On the other hand, only a woman can be a mother. And God has given special privilege to a mother. The Prophet taught us that heaven lies at the feet of mothers. But no matter what a man does he can never be a mother. So why is that not unfair?
When asked who is most deserving of our kind treatment? The Prophet replied ‘your mother’ three times before saying ‘your father’ only once.
Isn’t that sexist? No matter what a man does he will never be able to have the status of a mother.
And yet even when God honors us with something uniquely feminine, we are too busy trying to find our worth in reference to men, to value it-or even notice. We too have accepted men as the standard; so anything uniquely feminine is, by definition, inferior. Being sensitive is an insult, becoming a mother-a degradation.
In the battle between stoic rationality (considered masculine) and self-less compassion (considered feminine), rationality reigns supreme.

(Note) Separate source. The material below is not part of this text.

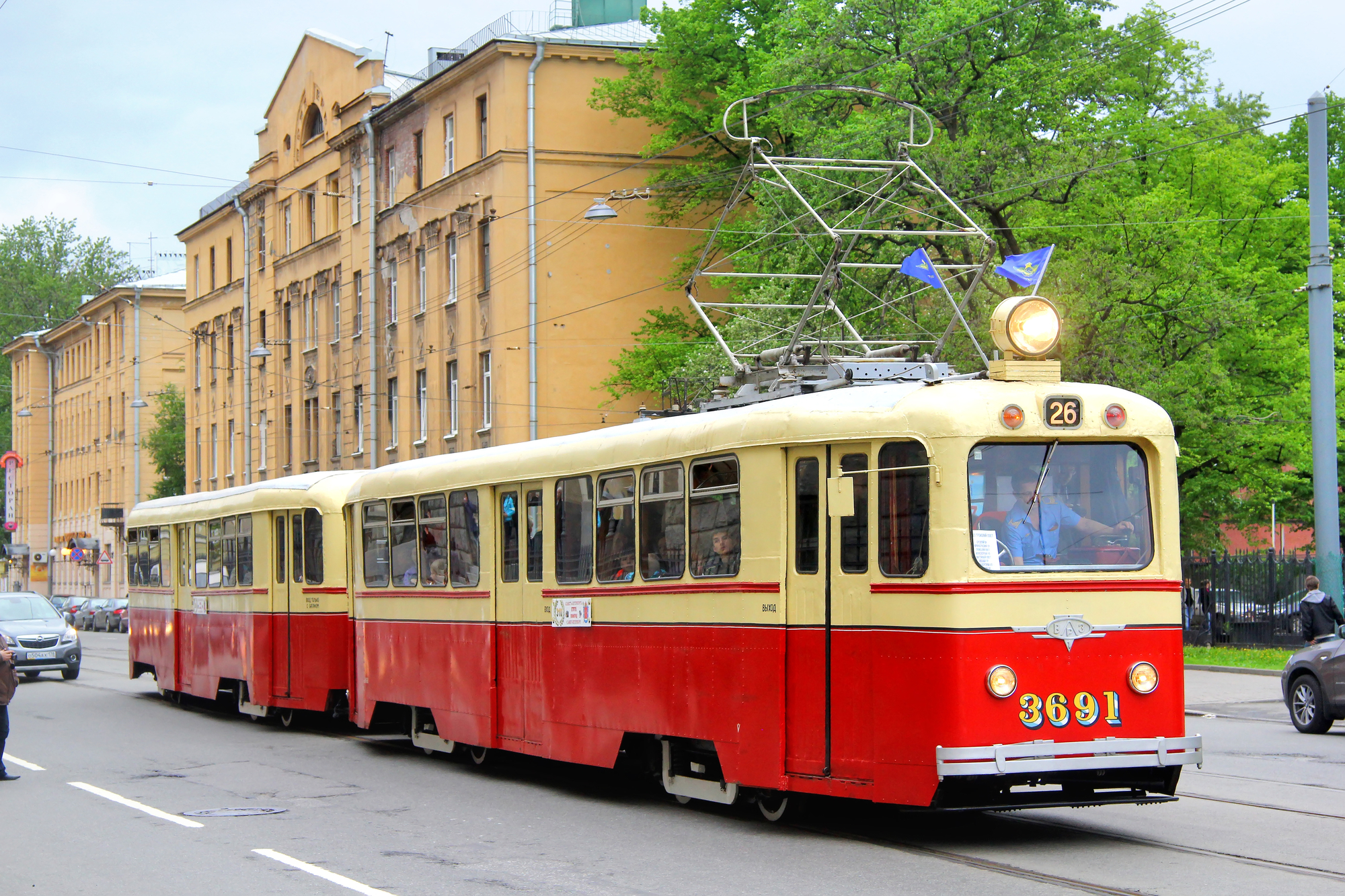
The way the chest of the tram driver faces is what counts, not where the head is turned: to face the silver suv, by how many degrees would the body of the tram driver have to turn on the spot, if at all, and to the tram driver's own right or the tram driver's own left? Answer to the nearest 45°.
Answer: approximately 180°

As soon as we accept that everything a man has and does is better, all that follows is just a knee jerk reaction: if men have it-we want it too. If men pray in the front rows, we assume this is better, so we want to pray in the front rows too. If men lead prayer, we assume the imam is closer to God, so we want to lead prayer too. Somewhere along the line we’ve accepted the notion that having a position of worldly leadership is some indication of one’s position with God.
A Muslim woman does not need to degrade herself in this way. She has God as a standard. She has God to give her value; she doesn’t need a man.
In fact, in our crusade to follow men, we, as women, never even stopped to examine the possibility that what we have is better for us. In some cases we even gave up what was higher only to be like men.
Fifty years ago, society told us that men were superior because they left the home to work in factories. We were mothers. And yet, we were told that it was women’s liberation to abandon the raising of another human being in order to work on a machine. We accepted that working in a factory was superior to raising the Foundation of society -just because a man did it.
Then after working, we were expected to be superhuman-the perfect mother, the perfect wife, the perfect homemaker -and have the perfect career. And while there is nothing wrong, by definition, with a woman having a career, we soon came to realize what we had sacrificed by blindly mimicking men. We watched as our children became strangers and soon recognized the privilege we’d given up.
And so only now-given the choice-women in the West are choosing to stay home to raise their children.
According to the United States Department of Agriculture, only 31 percent of mothers with babies, and 18 percent of mothers with two or more children, are working full-time. And of those working mothers, a survey conducted by Parenting Magazine in 2000, found that 93% of them say they would rather be home with their kids, but are compelled to work due to ‘financial obligations’. These ‘obligations’ are imposed on women by the gender sameness of the modern West, and removed from women by the gender distinctiveness of Islam.
It took women in the West almost a century of experimentation to realize a privilege given to Muslim women 1400 years ago.
Given my privilege as a woman, I only degrade myself by trying to be something I’m not–and in all honesty–don’t want to be: a man. As women, we will never reach true liberation until we stop trying to mimic men, and value the beauty in our own God-given distinctiveness.
If given a choice between stoic justice and compassion, I choose compassion. And if given a choice between worldly leadership and heaven at my feet – I choose Heaven.